1 / 2

Boolean Minimisation & Combinational Logic Hazards

60 min Digital Logic & Sequential Circuits — Boolean Algebra to Finite State Machines

Boolean Minimisation & Combinational Logic Hazards

Boolean minimisation reduces the gate count and propagation delay of combinational circuits. Karnaugh maps provide a graphical approach up to 6 variables; Quine–McCluskey extends this algorithmically for synthesis tools. Equally important — and often overlooked — is hazard analysis: combinational circuits may produce spurious glitches that propagate to registers and corrupt state.

1. Boolean Algebra — Key Identities

The Boolean algebra axioms (Huntington's postulates) underpin all minimisation:

  • Idempotency: $A + A = A$, $A \cdot A = A$
  • Absorption: $A + AB = A$, $A(A+B) = A$
  • De Morgan: $\overline{A+B} = \bar{A}\cdot\bar{B}$, $\overline{A\cdot B} = \bar{A}+\bar{B}$
  • Consensus: $AB + \bar{A}C + BC = AB + \bar{A}C$

The consensus theorem is critical for static hazard elimination: the consensus term $BC$ can be added redundantly to bridge the gap between two prime implicants.

2. Karnaugh Map Minimisation

For a 4-variable function $f(A,B,C,D)$, the K-map is a $4\times 4$ grid with Gray-code ordering.
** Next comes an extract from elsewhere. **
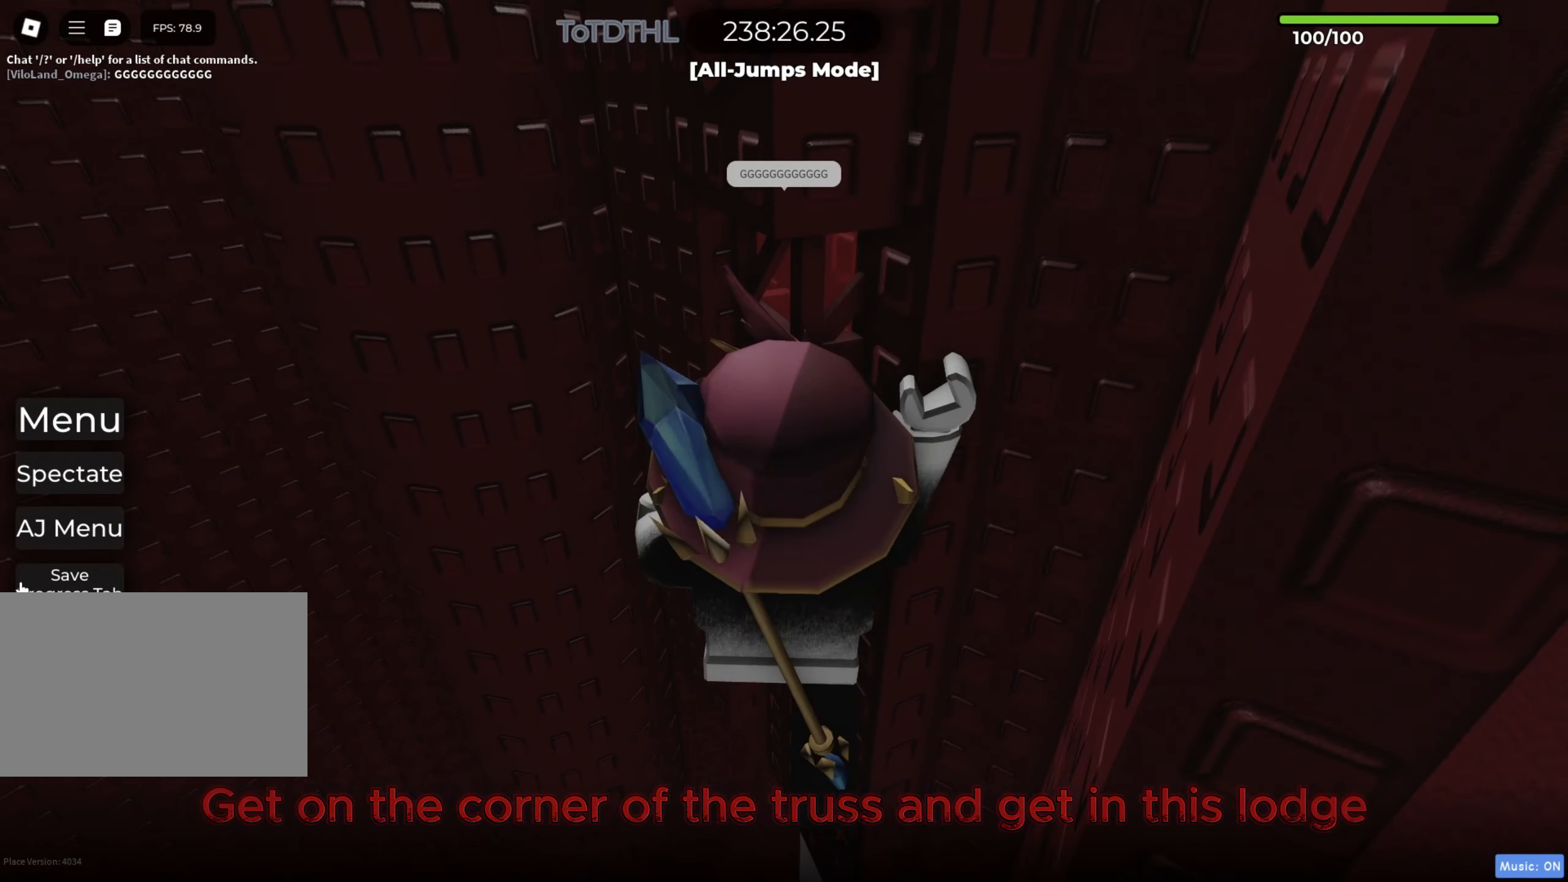
{"keys": [], "events": []}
Groups of $1, 2, 4, 8, 16$ cells are prime implicants. Minimum SOP (Sum of Products) uses the largest possible groups (prime implicants) with fewest essential prime implicants covering all minterms.

Example: $f = \sum m(0,1,2,3,4,5,10,11) = \overline{A}\cdot\overline{B} + \overline{A}C + B\overline{D}$... (work through K-map groupings systematically).

3. Static-0 and Static-1 Hazards

A static-1 hazard occurs when the output should remain 1 but glitches to 0 during an input transition. In SOP implementations, a hazard exists whenever two adjacent minterms are covered by different prime implicants — the output goes low briefly during the gate switching. Elimination: add a redundant prime implicant (consensus term) spanning the gap.

Example: $f = \overline{A}C + AB$ has a static-1 hazard at the transition $ABC: 011 \to 111$. Adding $BC$ eliminates it: $f = \overline{A}C + AB + BC$.

4. CMOS Gate Implementation

CMOS realises complementary logic with a pull-up network (PMOS, series = AND, parallel = OR) and a pull-down network (NMOS, dual of PMOS). For $Y = \overline{AB+C}$: PDN = ($A$ NMOS in series with $B$ NMOS) in parallel with $C$ NMOS; PUN = ($A$ PMOS in parallel with $B$ PMOS) in series with $C$ PMOS. Static power = 0; dynamic power $P = \alpha C_L V_{DD}^2 f$ where $\alpha$ is the activity factor.

Worked Example — Full Adder Minimisation

Full adder sum: $S = A \oplus B \oplus C_{in}$ — cannot be simplified beyond XOR chain. Carry: $C_{out} = AB + BC_{in} + AC_{in}$ — already in minimal SOP (3 prime implicants, each essential). Hazard check: transitions $ABC_{in}: 011\to 111$ covered by $BC_{in}$ and $AB$ — add consensus $AC_{in}$... but $AC_{in}$ is already present. No additional hazard terms needed. ✓

Digital Logic Simulator — Basic Gates & Full Adder
A AND B =0
A OR B =0
A XOR B =0
A NAND B =1
Full Adder Sum (A⊕B⊕C) =0
Full Adder Carry-out =0

Practice Problems

1. Minimise $f(A,B,C,D) = \sum m(0,2,4,5,6,7,8,10,13,15)$ using a K-map. List all prime implicants and identify the essential prime implicants.
2. Show that the function $f = \overline{A}B + A\overline{C}$ has a static-1 hazard at the transition $ABC: 010 \to 000$. Add the consensus term to eliminate it and verify.
3. Implement a 3-input majority function using CMOS gates. Draw the NMOS pull-down network and the complementary PMOS pull-up network. Compute the number of transistors and compare to a NAND-NAND realisation.